This has moved the features for all of our projects into the online store since this was first time materializing to the online store. When we subsequently run the [`materialize-incremental`](https://docs.feast.dev/how-to-guides/load-data-into-the-online-store#2-b-materialize-incremental-alternative) command, Feast keeps track of previous materializations and so we'll only materialize the new data since the last attempt.

## Online features

In [18]:
# Get online features
store = FeatureStore(repo_path="features")
feature_vector = store.get_online_features(
    feature_refs=["project_details:text", "project_details:tag"],
    entity_rows=[{"id": 6}],
).to_dict()
feature_vector

{'id': [6],
 'project_details__text': ['Comparison between YOLO and RCNN on real world videos Bringing theory to experiment is cool.
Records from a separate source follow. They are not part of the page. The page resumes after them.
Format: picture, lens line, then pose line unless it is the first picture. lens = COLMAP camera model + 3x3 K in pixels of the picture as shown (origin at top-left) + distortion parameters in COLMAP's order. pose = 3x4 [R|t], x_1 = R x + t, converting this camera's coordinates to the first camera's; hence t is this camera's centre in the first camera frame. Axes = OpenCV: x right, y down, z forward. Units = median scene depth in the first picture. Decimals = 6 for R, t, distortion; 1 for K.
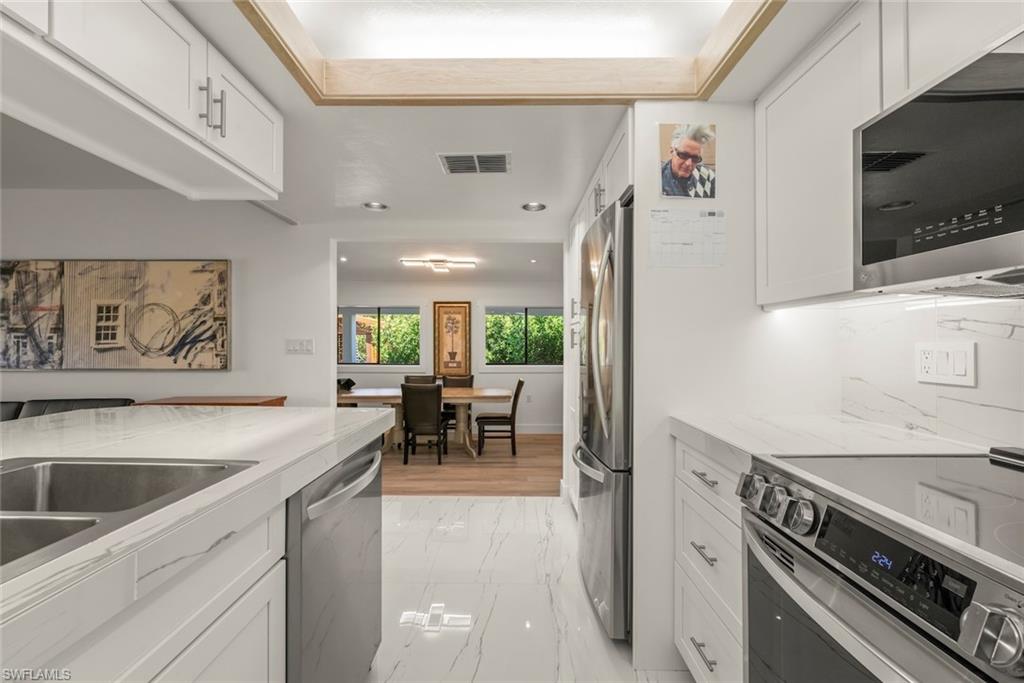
lens RADIAL K [[429.3, 0, 513.8], [0, 429.3, 342.0], [0, 0, 1]] dist [0.001907, 0.000085]
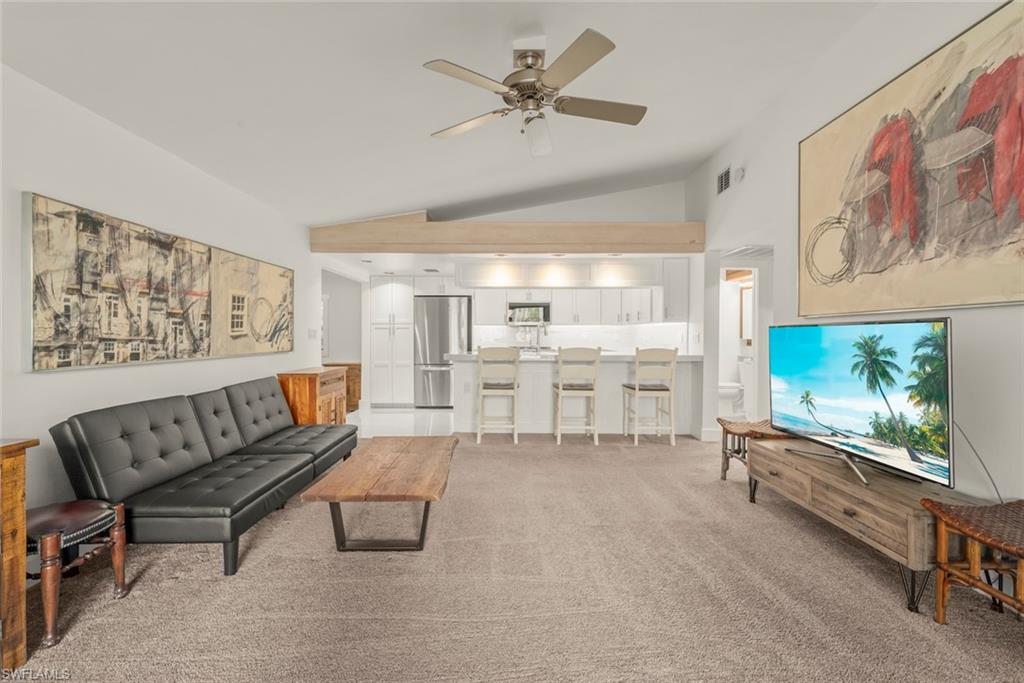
lens RADIAL K [[438.1, 0, 510.3], [0, 438.1, 337.1], [0, 0, 1]] dist [-0.000442, -0.000416]
pose [[-0.003760, -0.006296, 0.999973, -2.053904], [-0.002369, 0.999977, 0.006287, 0.010026], [-0.999990, -0.002345, -0.003775, 0.316687]]
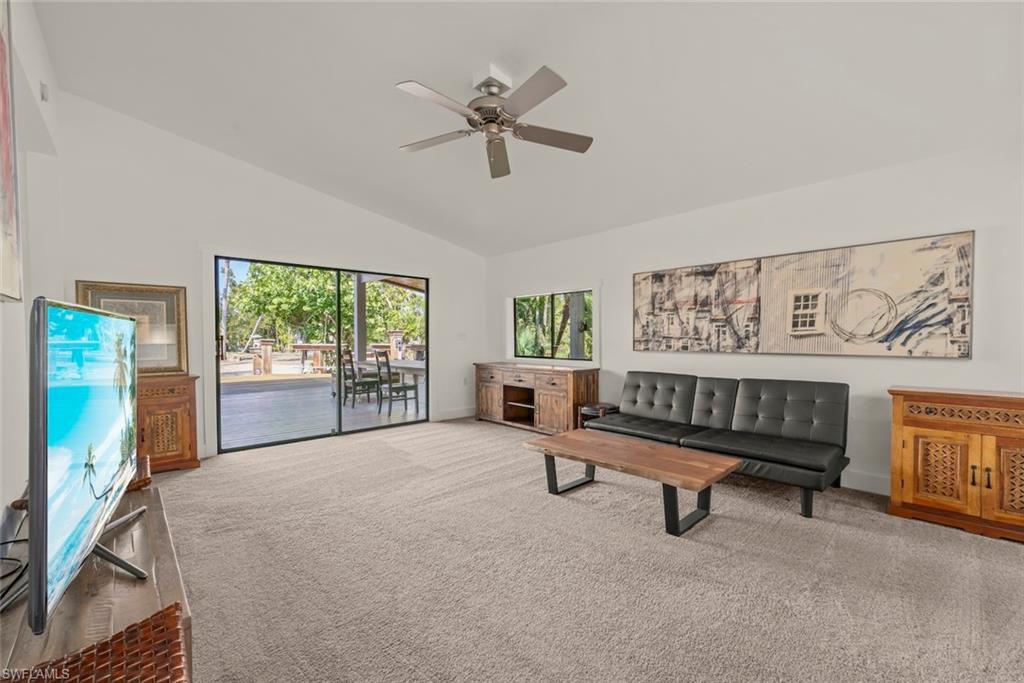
lens RADIAL K [[418.3, 0, 511.2], [0, 418.3, 347.6], [0, 0, 1]] dist [-0.001107, -0.000124]
pose [[0.675398, 0.015950, -0.737281, -0.670804], [0.004732, 0.999652, 0.025961, 0.015857], [0.737439, -0.021022, 0.675087, -0.244406]]
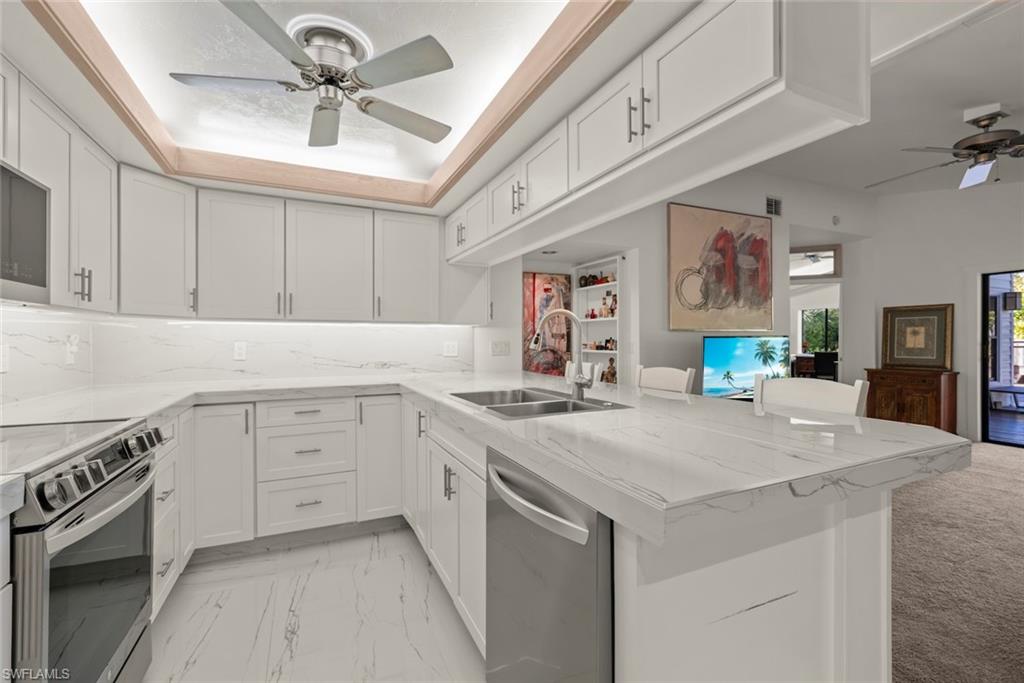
lens RADIAL K [[444.4, 0, 512.0], [0, 444.4, 341.5], [0, 0, 1]] dist [0.001855, -0.000002]
pose [[-0.909879, 0.002723, -0.414865, 0.004498], [0.002380, 0.999996, 0.001343, 0.002736], [0.414867, 0.000235, -0.909882, 0.721811]]
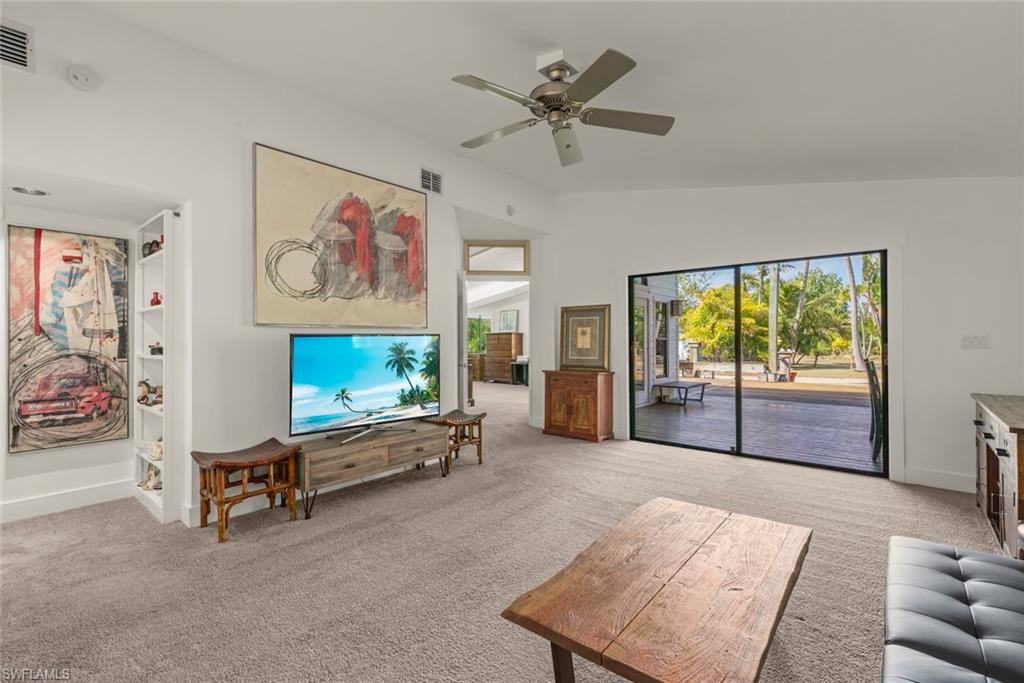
lens RADIAL K [[459.0, 0, 511.5], [0, 459.0, 337.7], [0, 0, 1]] dist [0.000819, 0.000008]
pose [[-0.651627, -0.006725, -0.758510, -0.638553], [0.005193, 0.999898, -0.013326, 0.014929], [0.758522, -0.012622, -0.651525, 0.738027]]
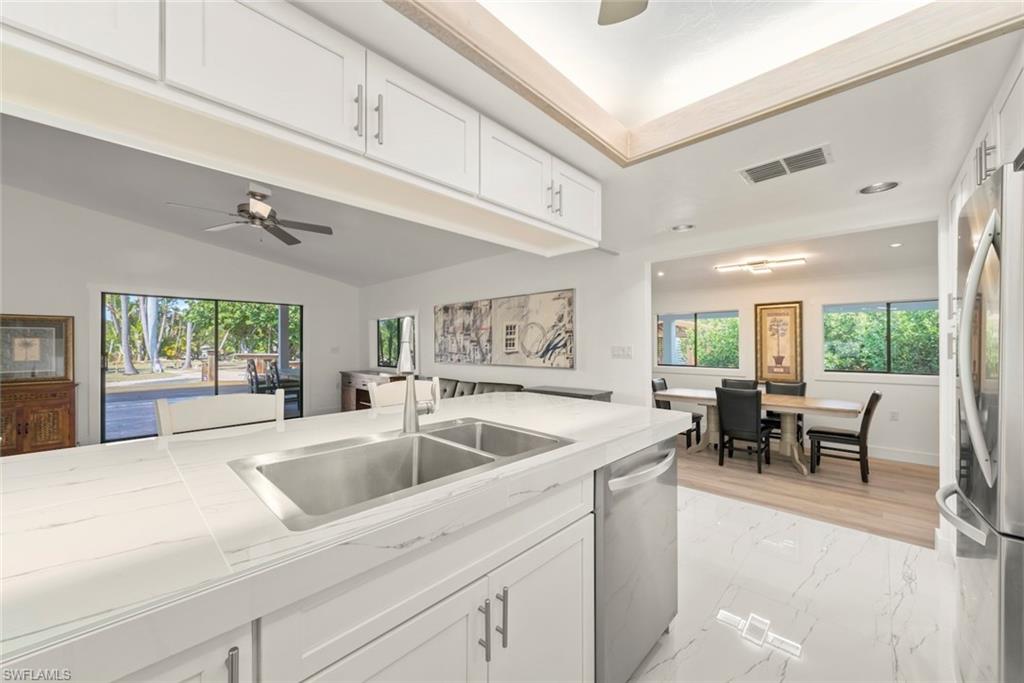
lens RADIAL K [[387.2, 0, 512.0], [0, 387.2, 341.5], [0, 0, 1]] dist [0.000957, 0.000014]
pose [[0.722900, -0.009166, -0.690892, 0.046485], [0.006370, 0.999958, -0.006601, -0.015647], [0.690924, 0.000371, 0.722928, -0.030662]]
We can easily train models in colab and find the results in minutes.'],
 'project_details__tag': ['computer-vision']}

# Over-engineering

Not all machine learning tasks require a feature store. In fact, our use case is a perfect example of a test that *does not* benefit from a feature store. All of our inputs are stateless and there is no entity that has changing features over time. The real utility of a feature store shines when we need to have up-to-date features for an entity that we continually generate predictions for. For example, a user's behavior (clicks, purchases, etc.) on an e-commerce platform or the deliveries a food runner recently made today, etc.